#### Goal of the exercise:
Of the lines below, copy those that hold the word "family".

#### Dataset records:
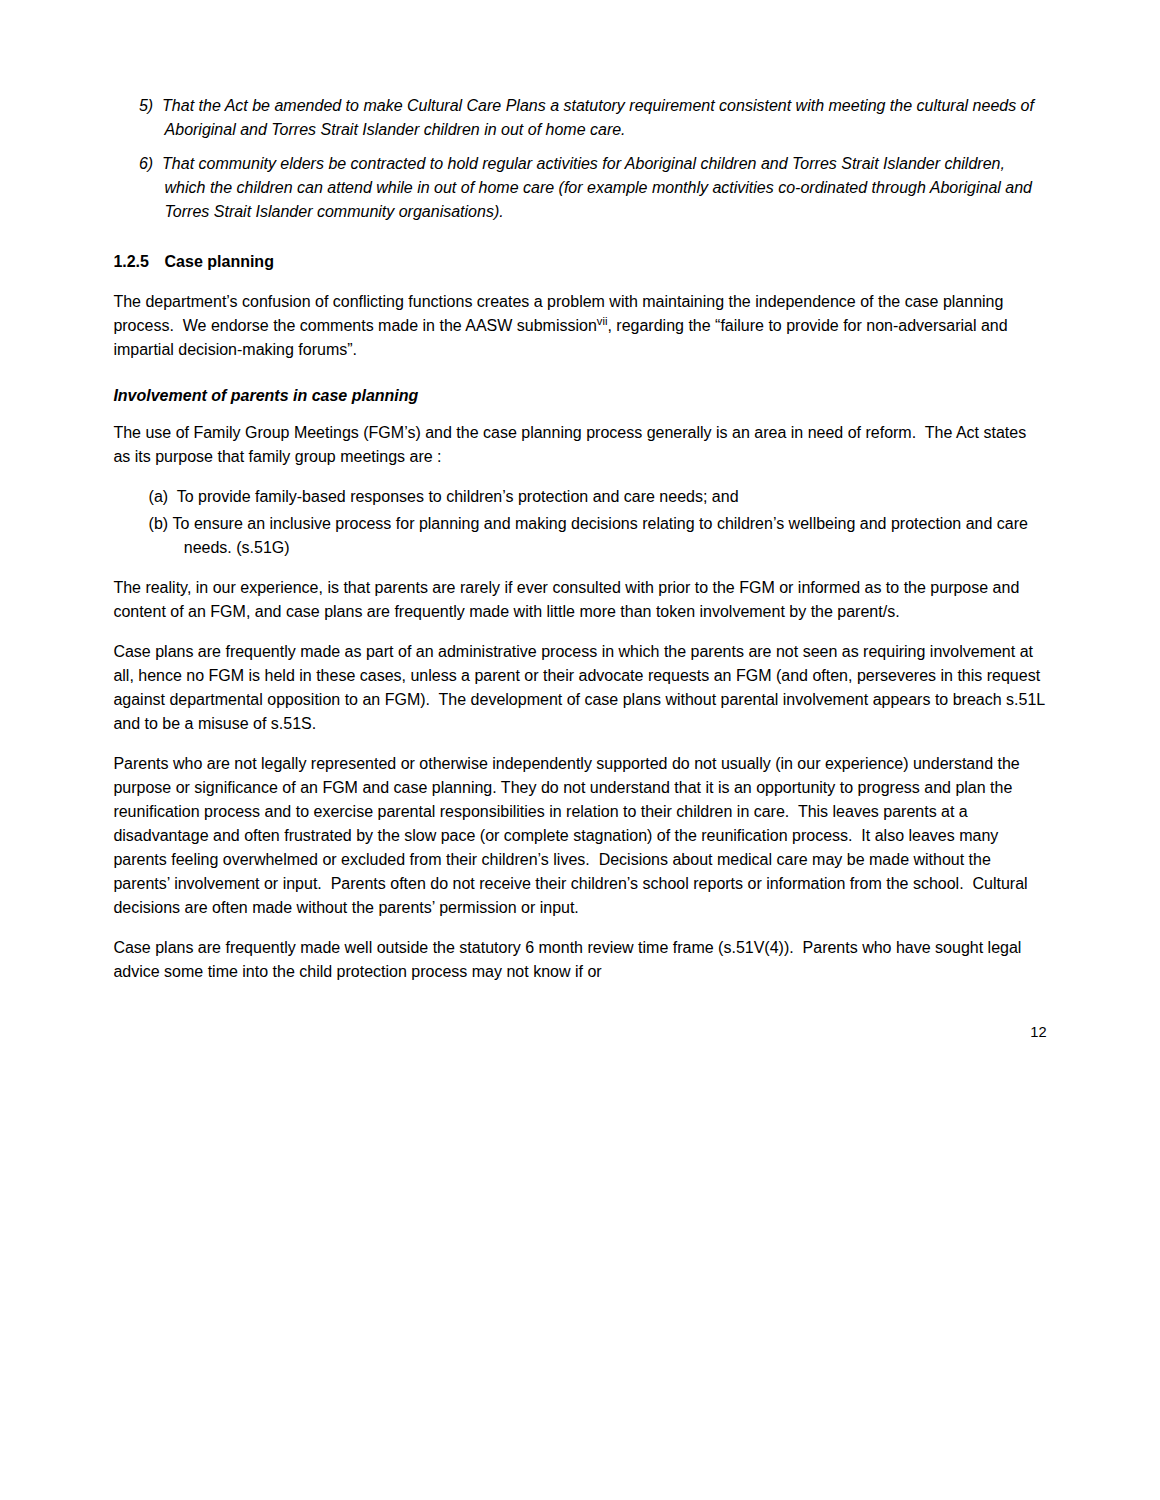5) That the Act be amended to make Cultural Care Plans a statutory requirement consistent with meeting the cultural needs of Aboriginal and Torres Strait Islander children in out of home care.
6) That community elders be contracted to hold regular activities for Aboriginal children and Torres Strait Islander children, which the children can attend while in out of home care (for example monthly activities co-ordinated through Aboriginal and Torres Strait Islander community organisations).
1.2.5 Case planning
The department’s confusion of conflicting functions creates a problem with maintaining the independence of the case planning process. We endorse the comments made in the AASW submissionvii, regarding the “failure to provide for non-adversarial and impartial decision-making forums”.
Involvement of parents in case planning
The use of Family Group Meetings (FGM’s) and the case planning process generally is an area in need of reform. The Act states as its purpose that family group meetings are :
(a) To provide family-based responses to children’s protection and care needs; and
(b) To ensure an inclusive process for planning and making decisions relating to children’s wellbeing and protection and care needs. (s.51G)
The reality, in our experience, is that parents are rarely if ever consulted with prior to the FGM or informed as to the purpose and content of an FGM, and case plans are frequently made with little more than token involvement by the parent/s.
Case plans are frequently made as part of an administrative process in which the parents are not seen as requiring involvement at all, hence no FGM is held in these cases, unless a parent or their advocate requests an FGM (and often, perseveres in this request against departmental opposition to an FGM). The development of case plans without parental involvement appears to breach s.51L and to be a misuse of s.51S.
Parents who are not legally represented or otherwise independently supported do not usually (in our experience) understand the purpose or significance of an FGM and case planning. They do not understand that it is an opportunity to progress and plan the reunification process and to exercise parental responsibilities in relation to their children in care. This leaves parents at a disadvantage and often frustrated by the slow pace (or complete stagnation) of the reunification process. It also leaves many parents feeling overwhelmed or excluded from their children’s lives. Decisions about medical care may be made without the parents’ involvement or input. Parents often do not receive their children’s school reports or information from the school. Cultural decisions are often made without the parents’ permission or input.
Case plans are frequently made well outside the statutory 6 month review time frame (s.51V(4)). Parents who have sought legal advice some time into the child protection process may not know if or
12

...

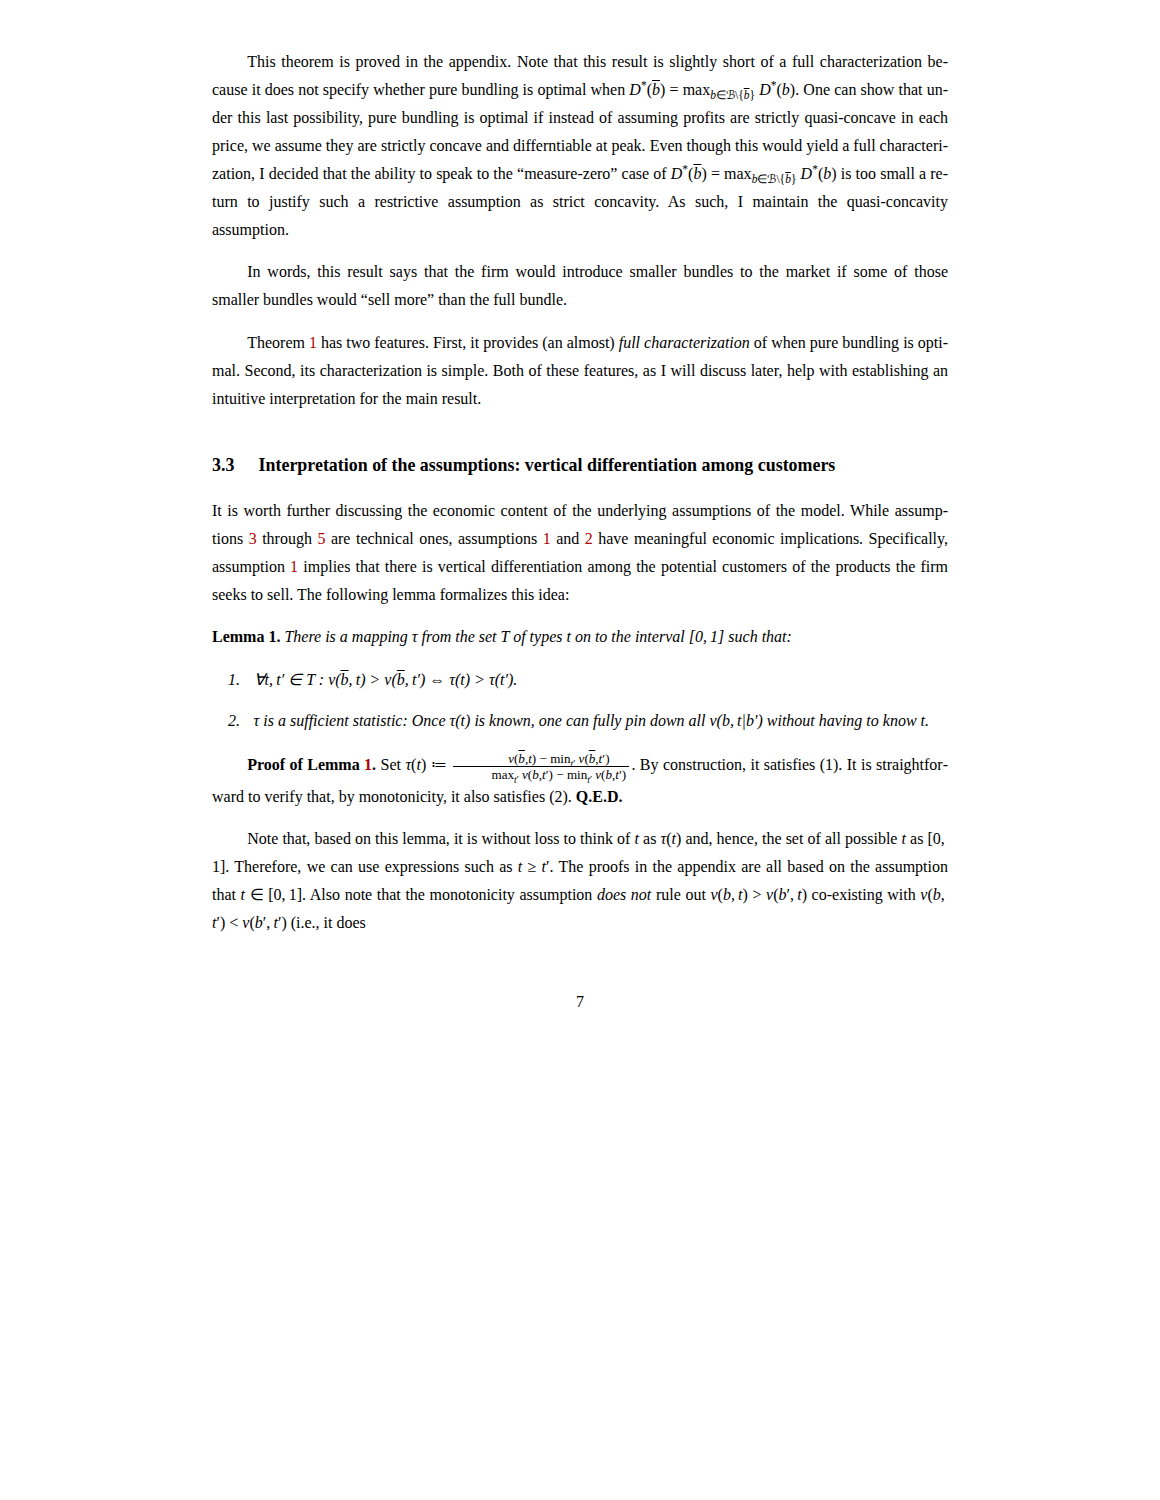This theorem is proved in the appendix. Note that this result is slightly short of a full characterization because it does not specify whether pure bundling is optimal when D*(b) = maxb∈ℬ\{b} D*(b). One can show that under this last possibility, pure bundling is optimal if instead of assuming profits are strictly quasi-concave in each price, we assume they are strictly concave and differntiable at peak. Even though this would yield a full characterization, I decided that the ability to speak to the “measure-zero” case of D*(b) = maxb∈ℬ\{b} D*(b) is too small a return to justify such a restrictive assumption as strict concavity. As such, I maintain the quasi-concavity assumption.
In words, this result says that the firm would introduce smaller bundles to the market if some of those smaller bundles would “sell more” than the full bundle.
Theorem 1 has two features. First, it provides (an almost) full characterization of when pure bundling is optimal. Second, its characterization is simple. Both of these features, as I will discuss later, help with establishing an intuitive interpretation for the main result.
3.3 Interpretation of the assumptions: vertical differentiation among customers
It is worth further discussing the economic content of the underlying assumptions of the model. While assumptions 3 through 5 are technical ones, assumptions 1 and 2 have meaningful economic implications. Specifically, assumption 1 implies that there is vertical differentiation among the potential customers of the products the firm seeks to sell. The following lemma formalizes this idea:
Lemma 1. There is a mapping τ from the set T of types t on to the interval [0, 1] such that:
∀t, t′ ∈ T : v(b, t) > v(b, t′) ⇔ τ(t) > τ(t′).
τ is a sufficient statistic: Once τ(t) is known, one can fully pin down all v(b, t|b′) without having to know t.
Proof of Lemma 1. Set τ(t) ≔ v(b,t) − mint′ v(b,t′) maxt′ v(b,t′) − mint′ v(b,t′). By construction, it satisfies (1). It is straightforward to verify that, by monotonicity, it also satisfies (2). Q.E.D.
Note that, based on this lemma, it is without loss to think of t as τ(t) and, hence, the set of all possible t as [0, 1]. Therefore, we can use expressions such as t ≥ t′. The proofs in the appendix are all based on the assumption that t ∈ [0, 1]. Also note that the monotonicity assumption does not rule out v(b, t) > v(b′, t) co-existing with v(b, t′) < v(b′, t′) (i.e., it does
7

#### Answer section:
The use of Family Group Meetings (FGM’s) and the case planning process generally is an area in need of reform. The Act states as its purpose that family group meetings are :
(a) To provide family-based responses to children’s protection and care needs; and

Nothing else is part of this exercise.